You would not see that as the "excess" spaces usually runs the last part of the extension out of the viewing window.

That's why you should become familiar with YOUR system's Icon images, [diff OS usually slightly diff Icon images]. A jpg image is vastly diff from a .reg one.

see example of mine. double extension / excess spaces.

PLUS in my blocked editor's list I have VBS, WSH etc added and I also created a test file with one of those extensions which gives a different warning. See post below with pic.

Cheers, Adrian.

 

Warning window you get when trying to run a "Blocked" file listing in "BLocked List Editor" section.

Oh, I changed the wording on mine, LOL....

Adrian.

Edit: NOW you can also simply rightclick on any test file, choose Scan with WormGuard and it also will warn you. So you will know your RightClick Context Menu option is also working

Have fun.

 

Thanks, Tassie! I will give it a test tomorrow and let you know!

 

No prob D&C

Note the Edit I put in my last post about testing right click option on the test files.

Cheers, Adrian

 

Hi, Tassie_Devils

Glad to see you again Tassie, long time no see. [may be it my eyes ]

Very good post and easy for people to understand and test.

Brilliant at graphics, and a test setter such talent.

keep well and take care mate,
TheQuest

 

Hi TheQuest.

Thanks, I have been a tad busy, working at my favourite past-time, graphics.

Cheers, TAS/Adrian

 

Tassie: I don't think it worked. When I clicked on the file, after I got a warning from Process Guard (about allowing RegEdit to run for the first time), I got the message below, which tells me WG didn't work. I then opened WG to ensure protection was enabled, and it was (see second post).
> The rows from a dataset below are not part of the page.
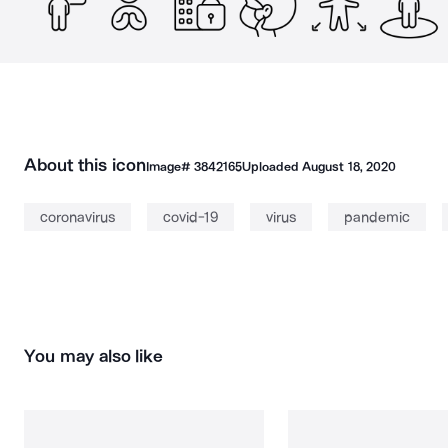
About this icon
Image#
3842165
Uploaded
August 18, 2020
coronavirus
covid-19
virus
pandemic
You may also like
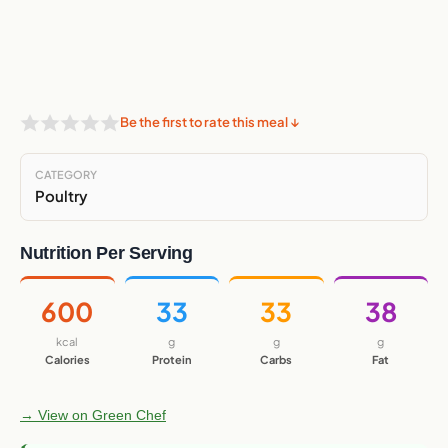
Be the first to rate this meal ↓
CATEGORY
Poultry
Nutrition Per Serving
600
33
33
38
kcal
g
g
g
Calories
Protein
Carbs
Fat
→ View on Green Chef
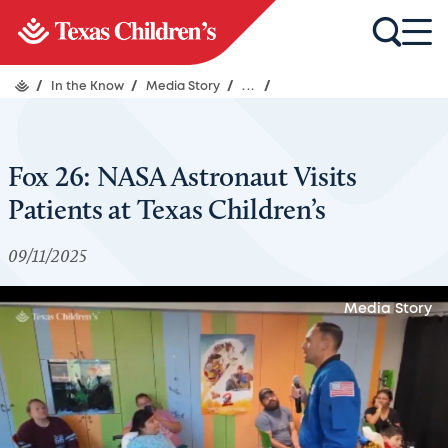
/
In the Know
/
Media Story
/
...
/
Fox 26: NASA Astronaut Visits
Patients at Texas Children’s
09/11/2025
Media Story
PS. At least PG is working.

 

See post above...

 

Tassie: More... When I tried the right-click test, it did give me the correct warning (see below).

 

Hi D&C:

That is a mystery.

OK, In my original posts I said to simply save to Desktop as an option and I thought that *maybe* that was the reason it failed to work [very long shot], so I dragged my tests out onto the desktop, but WG 'Warned' me in each case, *but* maybe try putting it into a Folder, although I cannot see any reason, as by your Right Click test warning you already seem to have the file located within a folder?

But the Right Click context menu works, correct? Good.
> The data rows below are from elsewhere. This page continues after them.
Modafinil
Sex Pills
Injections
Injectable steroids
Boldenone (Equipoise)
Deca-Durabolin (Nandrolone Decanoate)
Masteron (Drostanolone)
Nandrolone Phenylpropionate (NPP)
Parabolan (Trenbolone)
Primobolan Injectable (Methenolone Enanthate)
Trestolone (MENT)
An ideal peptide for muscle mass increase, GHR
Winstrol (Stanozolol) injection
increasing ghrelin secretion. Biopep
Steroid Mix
I see also in your warning window you did name the file with correctly using double extensions.

How about you actually change the name of the file to something harmless other the a Registry entry like to "test.jpg.bmp" or .gif being the last extension, simple image formats. See if that works.

Also, did you add say VBS and WHS to your Blocked List Editor listings and then simply dbl clicking on a "test.vbs" and see if that works and then tring the Right Click context option?

It's a mystery at the mo which I cannot figure out.

I will try some more tests personally here.

Cheers, TAS

 

There are my "test" files.

 

I also tried again. This time on desktop and in folders but with triple extensions... all worked fine.

Maybe one of the DCS guys can help you out there, in meantime I will continue tring to see if I can duplicate it.

TAS.

 

Tass: Here is a look at my files. When I double-clicked on the files, WG did NOT warn me at all. Here are the results of the right-click tests:

• test.jpg.bmp - no warning message
• test.jpg.reg - warning message
• test.jpg.vbs - warning message, but only because I added .vbs files to the restricted list.

@#$%^&*()_+!@#$%^&*

 

OK, try this...

Open main GUI, "Remove" the Protection and then re-Install it again.

Maybe a glitch with that.

Cheers, TAS.

 

Thanks for trying, Tassie. Same results.